"SAMANTHA WHO?: THE COMPLETE FIRST SEASON"
The problem that Sam faces is that she doesn’t remember anything about her life. Her friends and family are reluctant to share her history with her, so she has to piece it together as the year plays out. Unfortunately, as she uncovers more about her former self, she learns that the old Samantha was not a very good person.
Upon first glance, I pegged this show as a light-hearted version of “Regarding Henry” with a chick instead of Harrison Ford. In the first couple episodes, this was exactly what the show was. However, as the short fifteen-episode series moved forward, the comedy emerged less from Sam’s ignorance of her past but rather her attacking life for new experiences regardless of what happened in her past.

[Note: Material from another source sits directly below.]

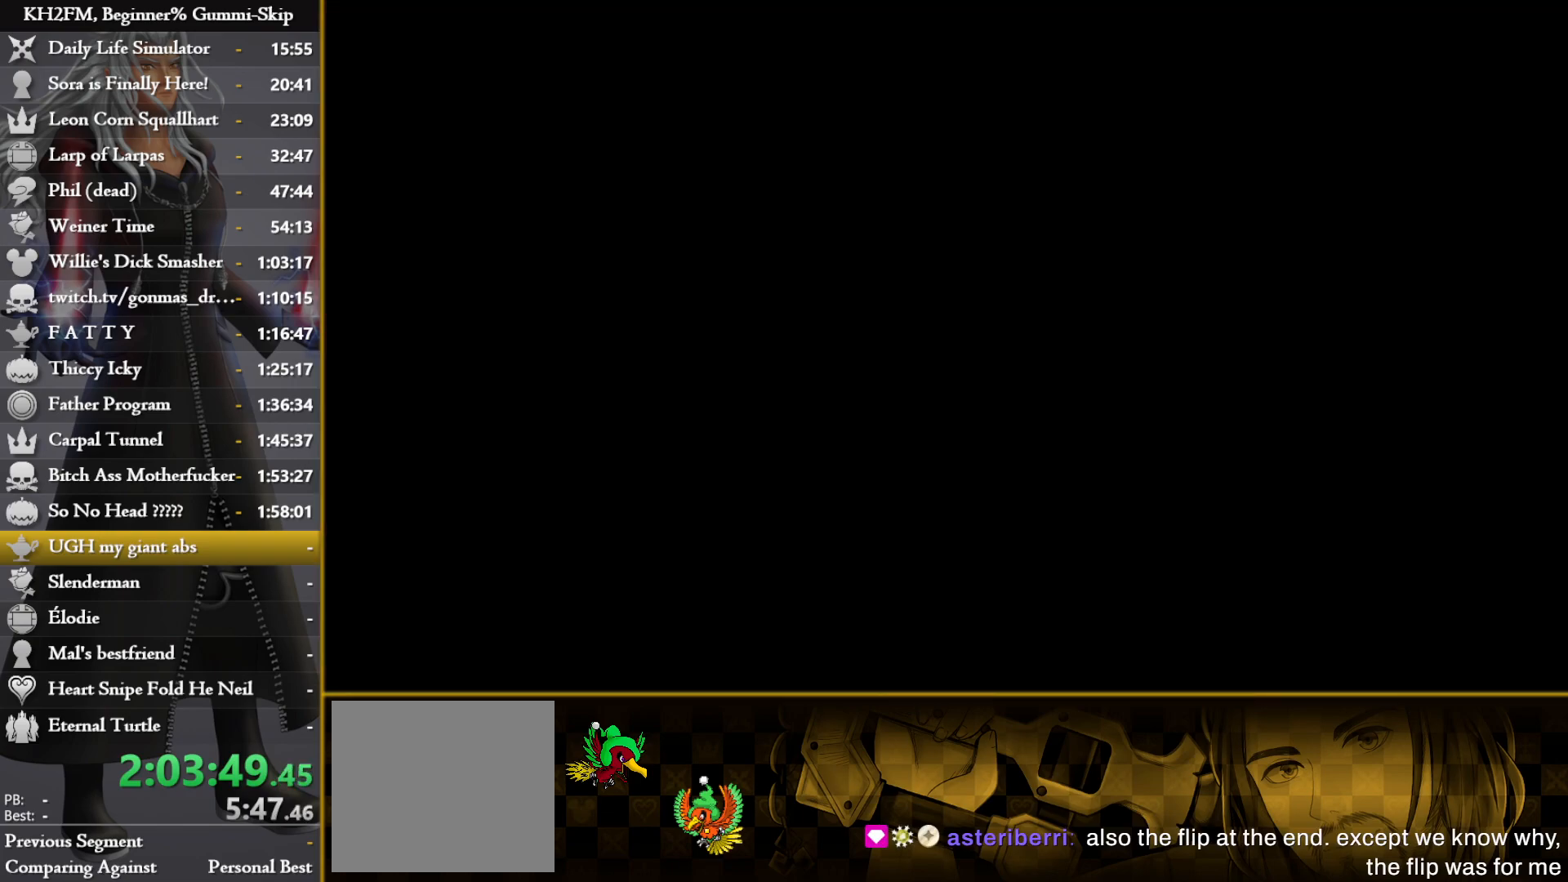
{"buttons": [], "left_stick": "up", "right_stick": "center", "events": []}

The show has a bit of a rocky start, with some forced comedy that comes from her parents (Jean Smart and Kevin Dunn) as well as her childhood friend Dena (Melissa McCarthy). At the onset, all three of these characters were gimmick-oriented. Her parents didn’t know her for the past few years and want to regress to Sam’s childhood. Dena is a pathetic loser who clutches to Sam for attention.

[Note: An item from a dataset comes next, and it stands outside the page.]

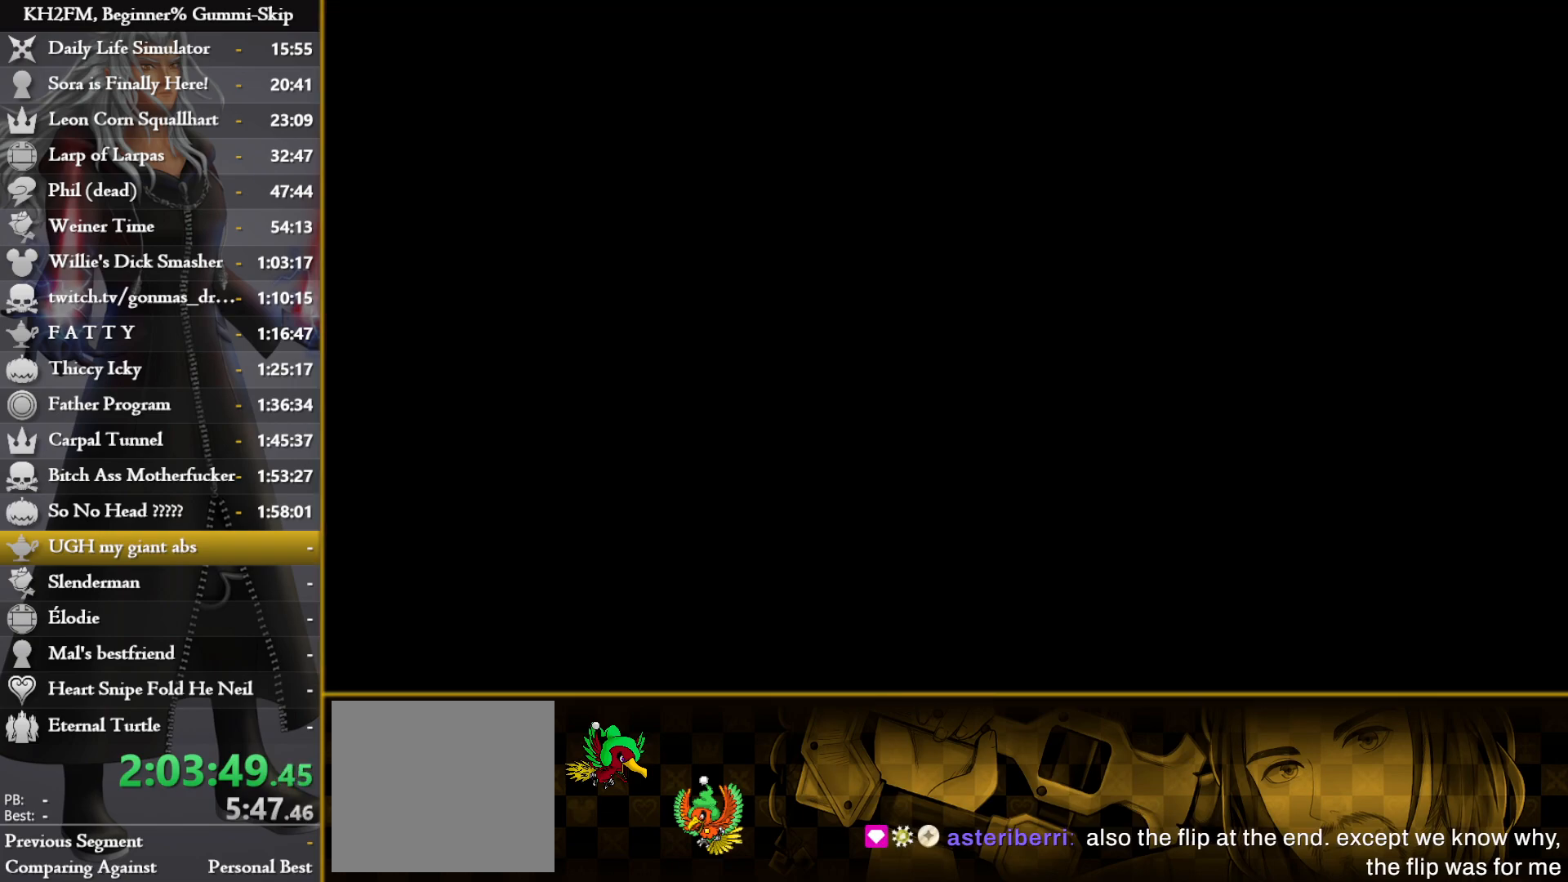
{"buttons": [], "left_stick": "up", "right_stick": "center", "events": []}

At the mid-season mark, they adjusted the characters to have a little more depth and interact with Sam better. Dena took a huge upswing when they made her less dwelling on the past and had both Sam and her other snotty friend Andrea (Jennifer Esposito) just accept her.
Like ABC’s “Ugly Betty,” “Samantha Who?” is a feel-good comedy not out to change the world. This is a breath of fresh air for a TV block that engages too much in social engineering. Christina Applegate is entirely likeable and able to carry the whole show. She’s given a chance to stretch her comedy legs – for better or for worse – in various capacities on the show. And with the episodes running a short 22-minutes in length, the entire season is digestible over the course of a few days.
The DVD comes with some audio commentaries, deleted scenes and a blooper reel.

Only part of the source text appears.